PARTS OF THE EXERCISE:
[1] In the DNS post, where was the HOSTS file located in earlier days?
[2] Transcribe everything in the DNS post from "PS: In a nutshell, the" down to "and much more.".
[3] Decide whether each statement agrees with the DNS post, answering yes or no and quoting the words that settle it: (a) The HOSTS file no longer exists in any operating system. (b) The Domain Name System is described as a hierarchically distributed database. (c) The DNS message format is divided into four parts.

EXTRACT:
****************

DNS: The whole internet runs on it!


I have been working, learning and poking around DNS protocol for around some time now and I thought that I should write something down to help me recollect every detailing and give a small introduction to all the readers about this protocol as well. This post might go deep into the aspect of the protocol we are dealing with, and it would certainly touch few of the other areas in the networking protocol stack – still I would try my best to keep it simple and explain every theoretical aspect of it at one piece.

I would like to start on how and why the DNS protocol was born. On an outline I will talk about Internet DNS hierarchy with reference to the OSI model, providing a platform to understand the domain concept easily.

In earlier days, Hostnames (simple computer names) of computers were manually entered into a file called HOSTS which was located on a central server. Each site/computer that needed to resolve hostnames had to download this file. But as the number of hosts grew, so did the HOSTS file (This file still exist in operating systems like Linux/Unix, Windows) until it was far too large for computers to download and it was generating great amounts of traffic. Then and there – DNS was born.

Now we will move forward with DNS resolution. What exactly happens when a host requests a DNS resolution. The full analysis of the whole resolution process if possible with an example as well moving on with understanding how name servers and the role they play in the DNS system.

DNS protocol communicates as a message buffer and therefore, it could be said that the message format is being divided into 4 parts –  The header section, Question section, Resource section and the message section.


PS: In a nutshell, the header section provides the client or the server with the idea that whether the message is a query or a response and much more.

The Domain Name System is basically a ‘hierarchically distributed database’, (just like the roots of a tree branch out from the main root).

****************

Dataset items
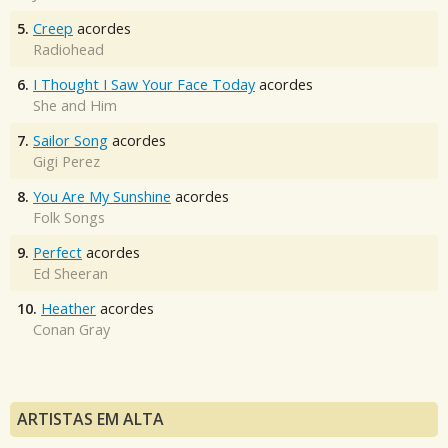
5.
Creep
acordes
Radiohead
6.
I Thought I Saw Your Face Today
acordes
She and Him
7.
Sailor Song
acordes
Gigi Perez
8.
You Are My Sunshine
acordes
Folk Songs
9.
Perfect
acordes
Ed Sheeran
10.
Heather
acordes
Conan Gray
ARTISTAS EM ALTA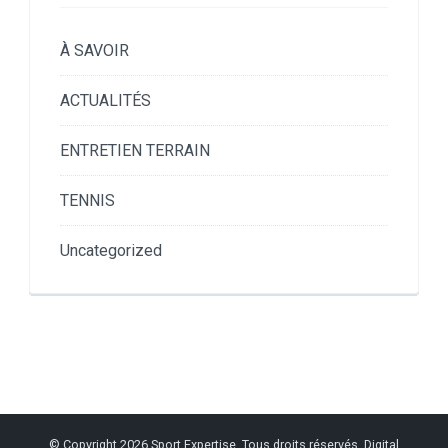
À SAVOIR
ACTUALITÉS
ENTRETIEN TERRAIN
TENNIS
Uncategorized
© Copyright 2026
Sport Expertise
. Tous droits réservés.
Digital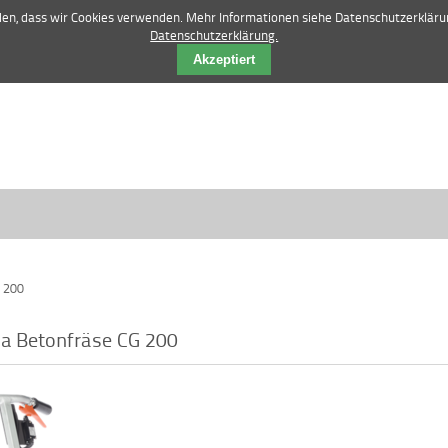
42 84 12 52 |
vertrieb@manske-baumasch
nden, dass wir Cookies verwenden. Mehr Informationen siehe Datenschutzerkläru
Datenschutzerklärung.
Akzeptiert
 200
a Betonfräse CG 200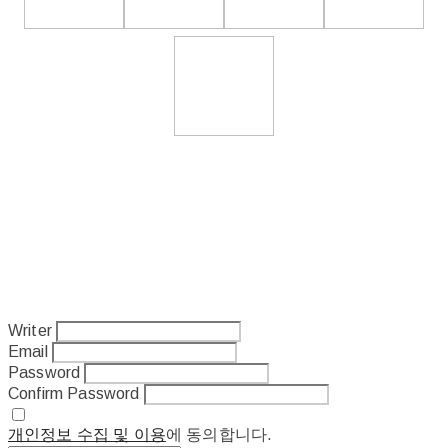
Writer
Email
Password
Confirm Password
개인정보 수집 및 이용
에 동의합니다.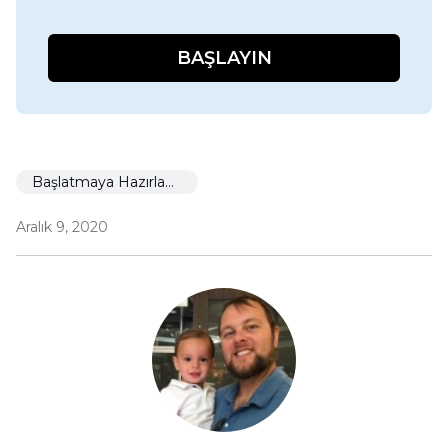
BAŞLAYIN
Başlatmaya Hazırlanıyor
Aralık 9, 2020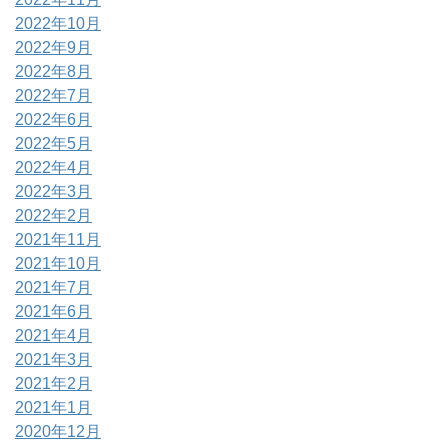
2022年10月
2022年9月
2022年8月
2022年7月
2022年6月
2022年5月
2022年4月
2022年3月
2022年2月
2021年11月
2021年10月
2021年7月
2021年6月
2021年4月
2021年3月
2021年2月
2021年1月
2020年12月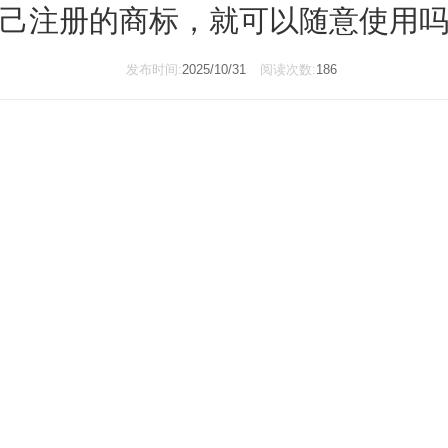
己注册的商标，就可以随意使用
发布时间:
2025/10/31
阅读次数:
186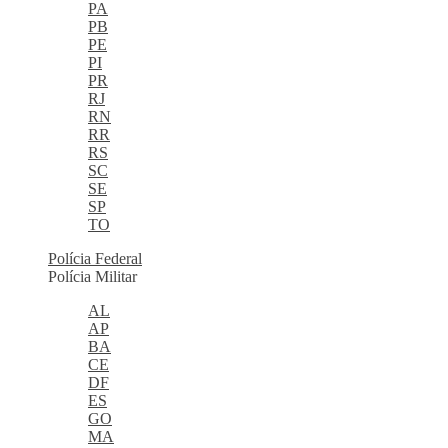
PA
PB
PE
PI
PR
RJ
RN
RR
RS
SC
SE
SP
TO
Polícia Federal
Polícia Militar
AL
AP
BA
CE
DF
ES
GO
MA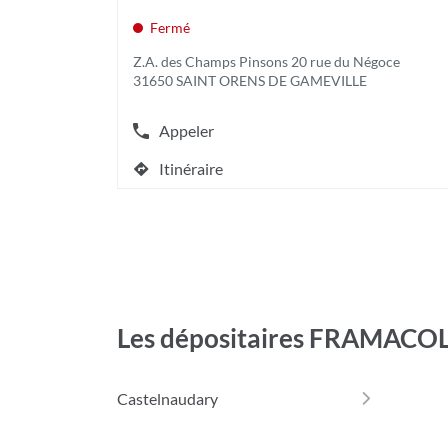
vente
touche
:
ENTRÉE
Fermé
pour
Z.A. des Champs Pinsons 20 rue du Négoce
obtenir
31650 SAINT ORENS DE GAMEVILLE
de
plus
amples
Appeler
Afficher
informations
le
[ECHAP
Itinéraire
numéro
jusqu'au
pour
de
quitter]
point
téléphone
de
du
vente
point
RESODIST
de
TOULOUSE
vente
RESODIST
EST
TOULOUSE
Les dépositaires FRAMACO
EST
Castelnaudary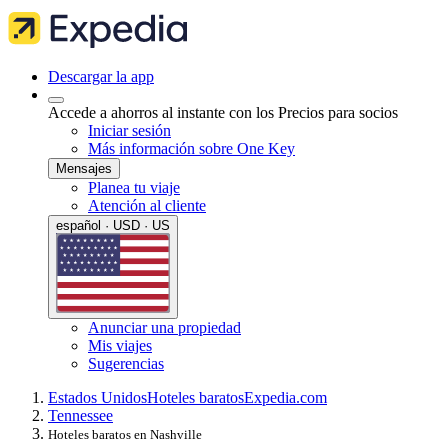
Descargar la app
Accede a ahorros al instante con los Precios para socios
Iniciar sesión
Más información sobre One Key
Mensajes
Planea tu viaje
Atención al cliente
español · USD · US
Anunciar una propiedad
Mis viajes
Sugerencias
Estados Unidos
Hoteles baratos
Expedia.com
Tennessee
Hoteles baratos en Nashville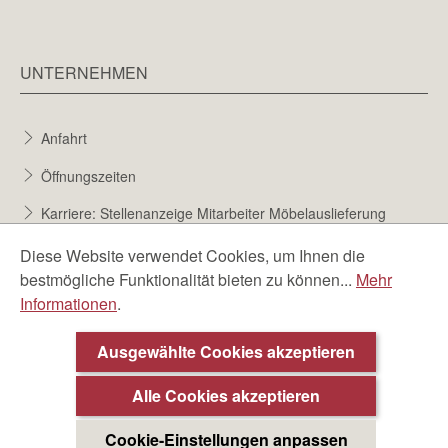
UNTERNEHMEN
Anfahrt
Öffnungszeiten
Karriere: Stellenanzeige Mitarbeiter Möbelauslieferung
Karriere bei Möbel Berta
Diese Website verwendet Cookies, um Ihnen die
bestmögliche Funktionalität bieten zu können...
Mehr
Bewerbungsformular
Informationen
.
Über uns
Ausgewählte Cookies akzeptieren
Alle Cookies akzeptieren
Cookie-Einstellungen anpassen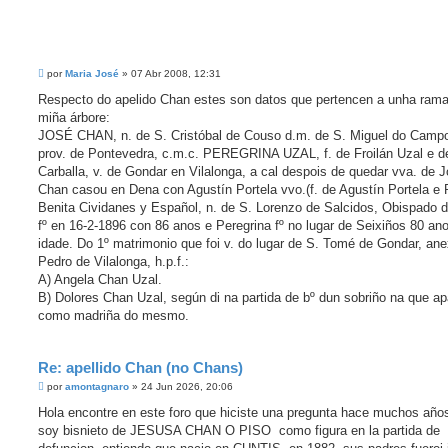
M
por
Maria José
»
07 Abr 2008, 12:31
e
n
Respecto do apelido Chan estes son datos que pertencen a unha ram
s
miña árbore:
a
j
JOSÉ CHAN, n. de S. Cristóbal de Couso d.m. de S. Miguel do Campo 
e
prov. de Pontevedra, c.m.c. PEREGRINA UZAL, f. de Froilán Uzal e d
Carballa, v. de Gondar en Vilalonga, a cal despois de quedar vva. de 
Chan casou en Dena con Agustín Portela vvo.(f. de Agustín Portela e
Benita Cividanes y Español, n. de S. Lorenzo de Salcidos, Obispado 
fº en 16-2-1896 con 86 anos e Peregrina fº no lugar de Seixiños 80 an
idade. Do 1º matrimonio que foi v. do lugar de S. Tomé de Gondar, an
Pedro de Vilalonga, h.p.f.:
A) Angela Chan Uzal.
B) Dolores Chan Uzal, según di na partida de bº dun sobriño na que a
como madriña do mesmo.
Re: apellido Chan (no Chans)
M
por
amontagnaro
»
24 Jun 2026, 20:06
e
n
Hola encontre en este foro que hiciste una pregunta hace muchos año
s
soy bisnieto de JESUSA CHAN O PISO como figura en la partida de
a
j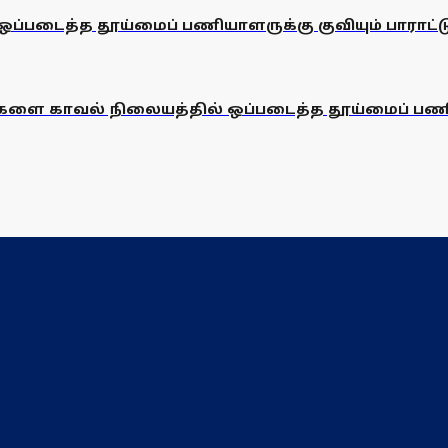
ஒப்படைத்த தூய்மைப் பணியாளருக்கு குவியும் பாராட்ட
ள்களை காவல் நிலையத்தில் ஒப்படைத்த தூய்மைப் பண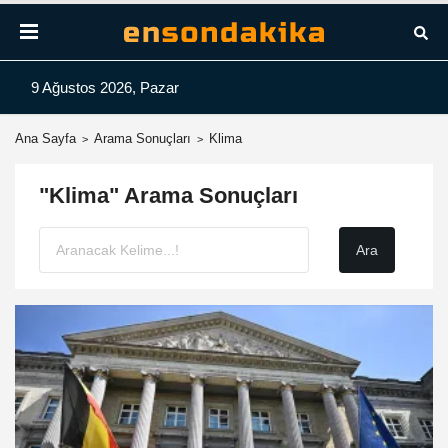
9 Ağustos 2026, Pazar
Ana Sayfa
Arama Sonuçları
Klima
"Klima" Arama Sonuçları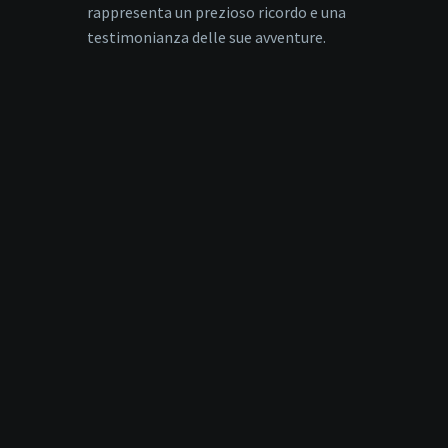
rappresenta un prezioso ricordo e una
testimonianza delle sue avventure.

****************

RESPONSES TO THE EXERCISE:
[1] On a central server.

[2]
PS: In a nutshell, the header section provides the client or the server with the idea that whether the message is a query or a response and much more.

[3]
(a) No: "This file still exist in operating systems like Linux/Unix, Windows"
(b) Yes: "The Domain Name System is basically a ‘hierarchically distributed database’"
(c) Yes: "the message format is being divided into 4 parts"